Entsetzt fuhr das Hündchen aus dem Schlaf, sprang auf die Füße, und was sah es da? Es blickte tatsächlich in die grünen Augen aus seinem Traum. Die grünen Augen gehörten zu einem großen schwarzen Wolf. Das Hündchen öffnete sein Maul, japste, bellte und heulte, und das alles zur gleichen Zeit. So erschrocken war es. Der Wolf stand da und sagte kein Wort.

„Frißt er mich, oder frißt er mich nicht?“ überlegte das Hündchen und fürchtete sich gewaltig.

„Ich fresse dich nicht“, erwiderte der Wolf und grinste ein bißchen. „So ein winziger Happen, davon werde ich gar nicht satt.“

Das Hündchen mußte auch ein wenig lachen. Es starrte auf den großen Schwarzen und wurde auf einmal ganz ruhig.

„Hör mal“, sagte der Wolf, „was machst du denn hier im Wald?“

„Ich habe mich verlaufen“, antwortete das Hündchen kläglich, und schon kullerten wieder die Tränen.

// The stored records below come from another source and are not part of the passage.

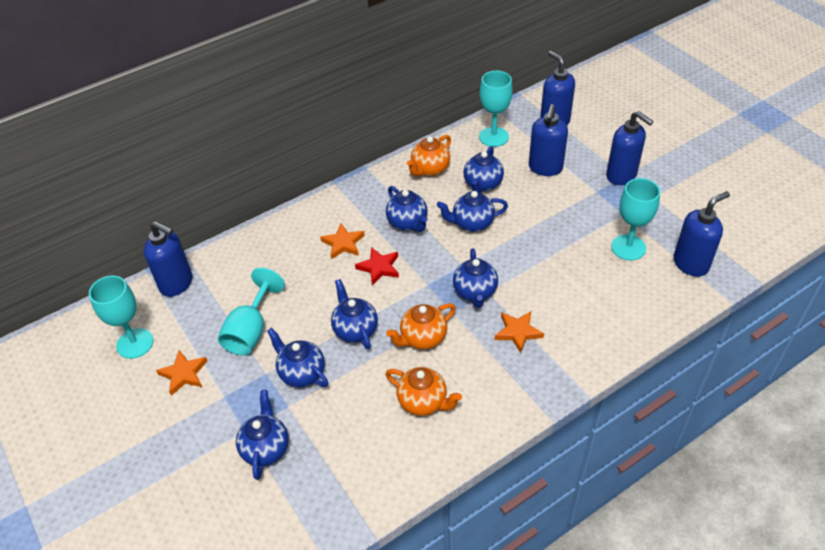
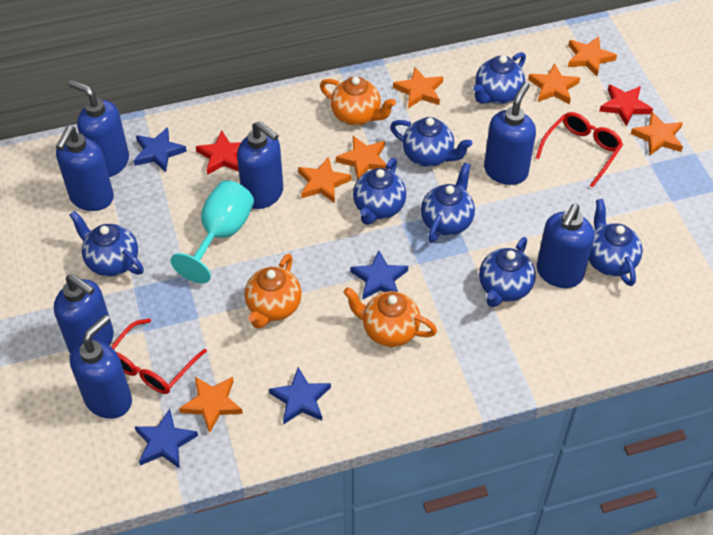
blue soap dispenser: [144,221,193,297] [529,104,568,176] [540,51,575,125] [606,111,653,185] [673,191,730,277] = 5 -> [54,274,114,354] [56,126,114,211] [68,80,129,177] [70,315,132,419] [237,121,283,209] [484,82,536,185] [537,204,595,288] = 7
blue star: none = 0 -> [134,127,187,172] [134,409,198,469] [269,367,331,424] [351,250,408,300] = 4
orange star: [156,350,208,396] [320,223,365,259] [494,311,544,353] = 3 -> [179,377,243,434] [298,157,351,203] [336,136,388,180] [393,67,443,108] [528,63,580,104] [568,36,617,76] [631,112,683,156] = 7
red glasses: none = 0 -> [111,318,207,394] [536,112,623,188] = 2
red star: [355,247,399,285] = 1 -> [196,131,241,175] [599,85,653,127] = 2
turquoise goblet: [89,276,153,359] [218,268,285,356] [479,70,513,147] [611,178,660,261] = 4 -> [170,180,254,283] = 1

„Ja, das habe ich mir schon gedacht“, meinte der Wolf. „Willst du nun im Wald bleiben, oder möchtest du wieder nach Hause?“

„Nach Hause“, schluchzte das Hündchen, „bitte, wieder nach Hause!“

„Na, dann setz dich mal auf meinen Rücken!“ befahl der Wolf. „Ich werde sehen, was ich tun kann.“

Das Hündchen traute sich nicht. Der Wolf war so groß und schwarz und fürchterlich, daß ihm angst und bange wurde.

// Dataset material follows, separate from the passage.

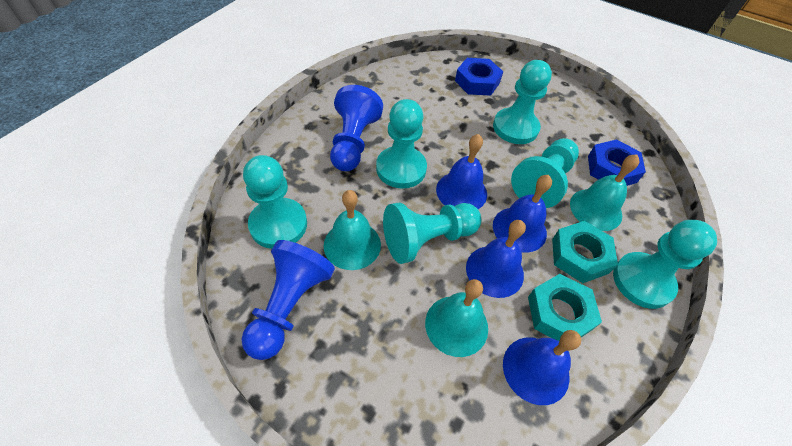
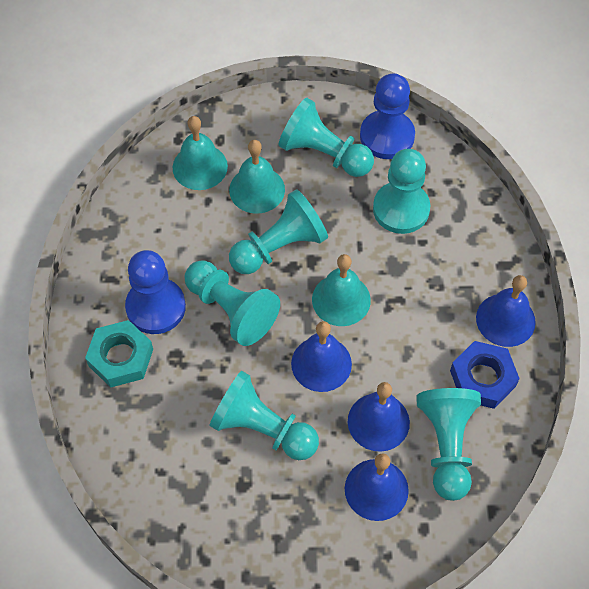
blue nut: [455,58,503,96] [588,139,646,186] = 2 -> [450,341,520,409] = 1
turquoise nut: [528,274,602,341] [552,221,618,283] = 2 -> [85,320,153,387] = 1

„Nun mach schon!“ knurrte der Wolf, „sonst lasse ich dich hier unter dem Baum, und du kannst sehen, wie du zurecht kommst.“

Erschrocken sprang das Hündchen dem Wolf auf den Rücken, und der trabte los. Geschwind wie der Wind jagte er durch die Nacht, bis er am Haus des Hündchens angelangt war.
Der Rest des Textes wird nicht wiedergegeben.